--- start SOURCE EXCERPT ---

NEEDLE DROP NOTES
June 25, 2017 posted by

Cab Calloway Cartoons – Part 3

The fame of Cab Calloway was not ignored at the Harman-Ising studio of the middle 1930’s.

Hugh Harman and Rudy Ising were producing cartoons for release by Metro-Goldyn-Mayer. They were far more lush than anything they had produced for Leon Schlesiger at Warner Brothers, or the two Cubby Bear shorts that they got as a contract-out job from Van Beuren.

And having what they thought were unlimited budgets from Metro meant they could try different things.

Among the things they tried, which they had not done before, was the “all-colored” musical extravaganza.

Both The Old Mill Pond and Swing Wedding have been written up on this site by others, and need no elaborate description here.

--- end SOURCE EXCERPT ---

→ **TO-DO LIST**
**A.** Answer from the Cab Calloway cartoons post:
(i) From which studio did Harman and Ising get the two Cubby Bear shorts as a contract-out job?
(ii) What kind of production did they try at this point that they had not done before?
(iii) Which two cartoons does the post say others have already written up on the site?
**B.** In the Cab Calloway cartoons post, shorten the paragraph beginning "Hugh Harman and Rudy Ising were producing" to a single sentence that keeps its main facts.
**C.** Go on with the Cab Calloway cartoons post, picking up right after its final sentence.
The data after this point has no connection to the post on Cab Calloway cartoons.

--- start SOURCE DATA ---

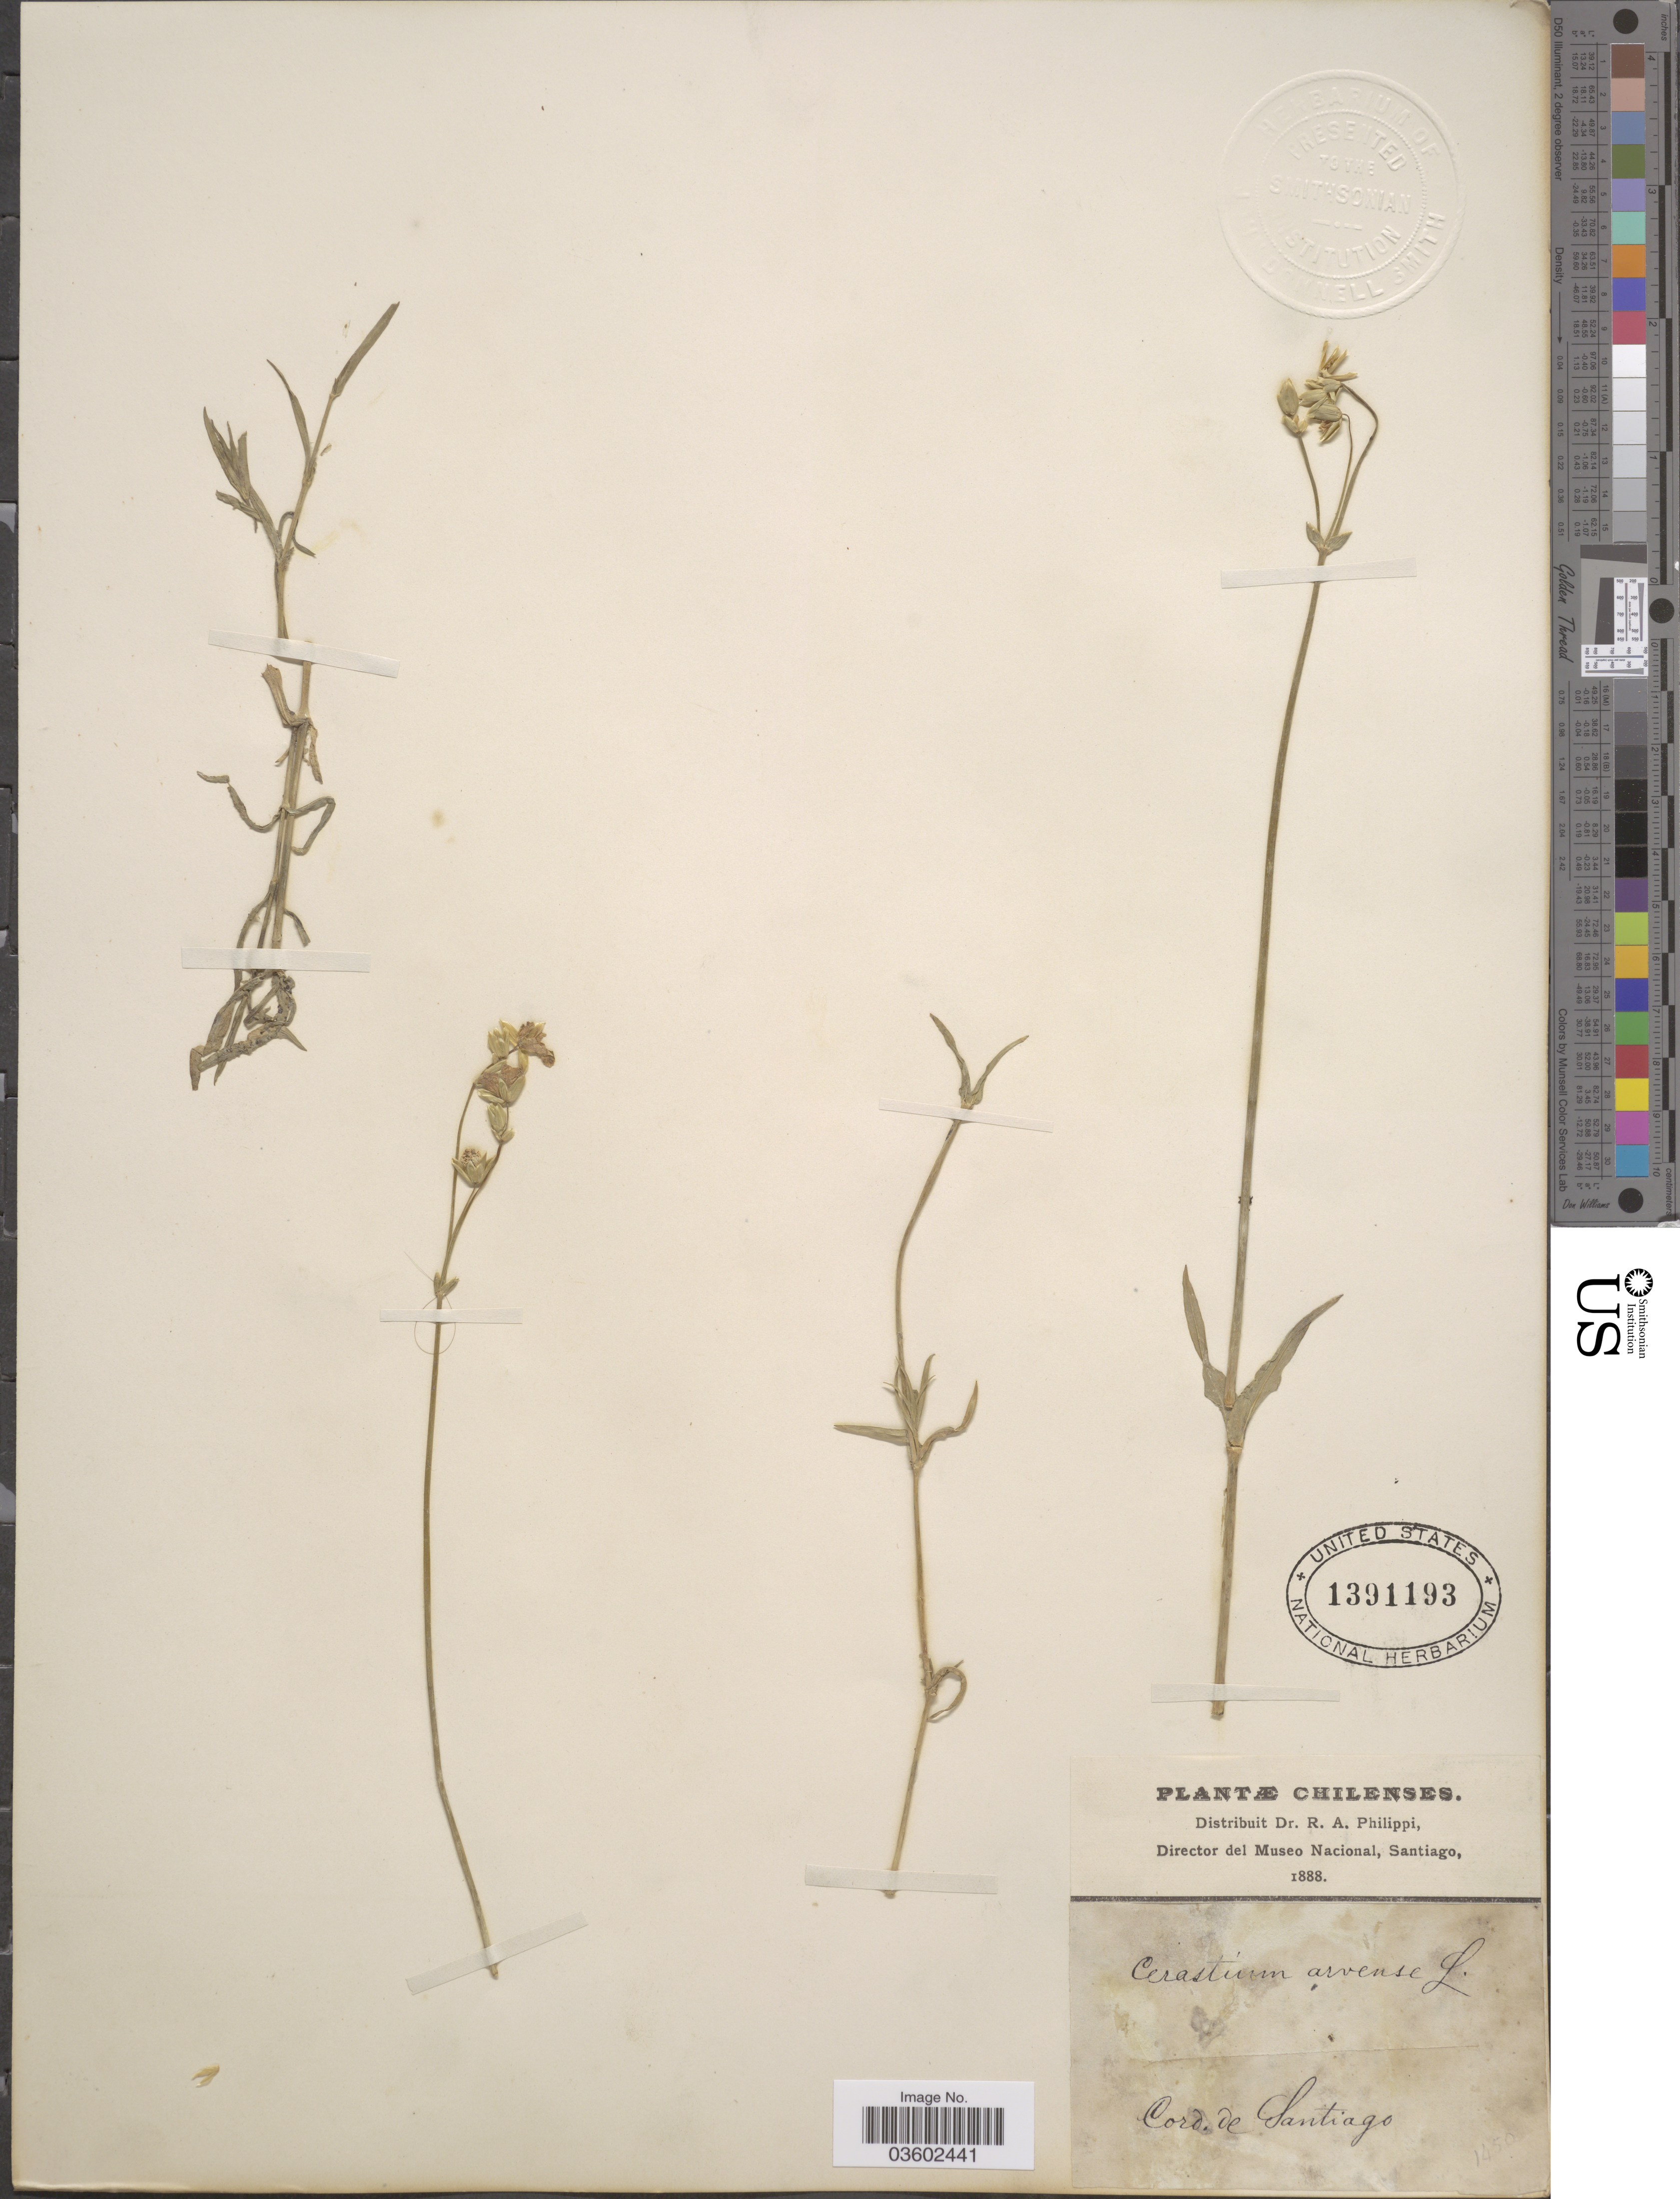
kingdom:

--- end SOURCE DATA ---

→ **ANSWERS FOR THE EXERCISE**
**A.**
(i) Van Beuren.
(ii) The "all-colored" musical extravaganza.
(iii) The Old Mill Pond and Swing Wedding.

**B.** Hugh Harman and Rudy Ising were making cartoons for release by Metro that were far more lush than their earlier work at Warner Brothers or the two Cubby Bear shorts they made on contract for Van Beuren.

**C.**
Suffice it to say that, among the Black entertainers who are given the cartoon’s gentle razz will be found Cab Calloway–here done up as a frog, but still with immaculate white suit (with tails), nappy hair, and boundless energy. What’s more, the cartoons feature such songs as “Kicking The Gong Around” and “Minnie The Moocher’s Wedding Day”–both songs already identified with and recorded by Cab Calloway.

These frog caricatures must have proven popular with film-goers, or with exhibitors, or perhaps with both. So, Hugh and Rudy decided to fold these caricatures into another of their cartoon series.

Thus, we get a trio of cartoons that mirror the energy of the two Happy Harmonies cartoons that preceded them–while, at the same time marking an end for a well-established character that the two had brought over with them from Schlesinger’s employ.

We may never know why Harman and Ising decided to re-imagine Bosko as a humanoid “little boy”–but they did. And in his last three cartoon shorts–where he is billed as “Little ol’ Bosko” on the title cards–he finds himself iterating and reiterating what is virtually the same plot.

It’s no wonder that these cartoons are also called the “Grandma’s Cookies” cartoons. Mammy sends Bosko out into the wild to go take a bag of cookies to his Grandma. Bosko’s imagination gets the better of him, and he finds himself running athwart a group of hip frogs who want Grandma’s cookies–which Bosko is not willing to surrender.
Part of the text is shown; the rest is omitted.